With several veterans including Rhodes, Everson Griffen (has reportedly voided his contract), Linval Joseph and others looking to crawl for safety from Zim's paper shredder, we also have the added bonus of fearing they'll ship Stefon Diggs out of Minnesota thanks to a series of cryptic tweets each coming with their own conspiracy theory such as...

"OMG DIGGS RETWEETED THIS HE'S GOING TO TAMPA BAY!!!"

"DIGGS RETWEETED THIS TOO! HE'S COMING HOME TO BALTIMORE, BABY!!!"

"WOW, DIGGS IS WATCHING THE PURGE AGAIN!!!"

And of course, each player that leaves creates a hole in the starting lineup. That hole needs to be filled by a team that has zero cap space and is down a fifth-round pick after using it to trade for...(checks notes)...a kicker.

This was something we knew at the beginning of the offseason, but as we draw closer to other teams looking to improve themselves in free agency, the Vikings are simply looking to stay pat, which, in case you forgot, is a 10-6 team that got blown out in the divisional round.

But don't take my word for this, look at Arif Hasan's offseason blueprint over at The Athletic (subscription required). He put a very modest goal of "not getting worse instead of getting better," which again, is for a 10-6 team that got destroyed in a playoff game.

Does this mean we're hoping to do just enough to go 9-7? 8-8? Hell, maybe we should hire Jeff Fisher in as one of Zimmer's 15,000 coaching consultants just so he can stand up in front of the room to tell them "I'm not f*****g going 7-9."

And the worst part is that a team that hovers around .500 with as many holes as the Vikings are going to have is in complete hell because they're not good enough to win in January, but not bad enough to land a franchise savior that might be available in the 2021 NFL Draft.
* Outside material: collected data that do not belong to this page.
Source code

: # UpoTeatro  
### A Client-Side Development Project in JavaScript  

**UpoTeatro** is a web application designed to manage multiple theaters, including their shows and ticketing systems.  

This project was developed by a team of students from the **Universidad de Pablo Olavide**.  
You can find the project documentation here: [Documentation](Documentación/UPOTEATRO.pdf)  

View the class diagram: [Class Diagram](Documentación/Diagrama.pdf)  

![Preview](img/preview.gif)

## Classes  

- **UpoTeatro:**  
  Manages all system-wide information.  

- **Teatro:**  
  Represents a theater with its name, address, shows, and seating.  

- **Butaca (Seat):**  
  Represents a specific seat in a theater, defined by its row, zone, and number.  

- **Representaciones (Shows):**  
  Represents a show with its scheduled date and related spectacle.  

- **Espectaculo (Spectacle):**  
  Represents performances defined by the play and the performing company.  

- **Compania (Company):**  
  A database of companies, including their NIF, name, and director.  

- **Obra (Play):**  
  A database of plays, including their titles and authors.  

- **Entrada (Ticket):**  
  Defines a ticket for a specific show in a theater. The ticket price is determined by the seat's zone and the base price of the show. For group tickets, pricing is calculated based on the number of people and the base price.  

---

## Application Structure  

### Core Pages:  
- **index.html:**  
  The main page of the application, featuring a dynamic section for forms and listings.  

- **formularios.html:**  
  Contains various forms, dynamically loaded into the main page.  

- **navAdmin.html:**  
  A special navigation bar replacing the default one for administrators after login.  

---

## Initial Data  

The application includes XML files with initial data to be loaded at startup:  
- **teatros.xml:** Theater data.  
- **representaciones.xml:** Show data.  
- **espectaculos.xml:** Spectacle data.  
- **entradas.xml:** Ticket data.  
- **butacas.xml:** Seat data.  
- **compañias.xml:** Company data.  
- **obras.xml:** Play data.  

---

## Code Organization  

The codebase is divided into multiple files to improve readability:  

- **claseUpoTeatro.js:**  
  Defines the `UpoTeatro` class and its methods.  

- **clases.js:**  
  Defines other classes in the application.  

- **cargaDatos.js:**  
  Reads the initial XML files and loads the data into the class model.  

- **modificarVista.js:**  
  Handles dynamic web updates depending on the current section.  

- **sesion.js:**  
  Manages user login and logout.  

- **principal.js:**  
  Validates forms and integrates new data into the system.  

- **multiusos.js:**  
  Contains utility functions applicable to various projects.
Still, you may be thinking that this is still way too pessimistic, but I'm not the only one thinking a blood bath is coming in the next couple of weeks. CBS Sports' Jason La Canfora ran a notebook earlier this week and had this rosy outlook for the Vikings:

"Teams will be sniffing around for trades, sensing some blood in the water, and it will go way beyond just receiver Stefon Diggs, the most talked about trade candidate," La Canfora said. "All of the extensions and huge contacts handed out the last three years have caught up to this franchise, and there is no easy way out...I'm not a huge believer in windows closing in the NFL, but with Kirk Cousins in the final year of his deal, this is an obvious example of one slamming shut. A purge of one degree or another is inevitable. "

Blood in the water! No easy way out! A PURGE IS INEVITABLE!!!

Does it sound like a team that's magically going to find a way to revamp the secondary, fix the offensive line and plug the 15 holes that are going to come from cutting everyone? Not exactly.

Even though I wrote this earlier in the offseason, I didn't want to believe it. But now that we've come to the meat of the offseason, it's clear that this team needs a hard reboot before it can go anywhere.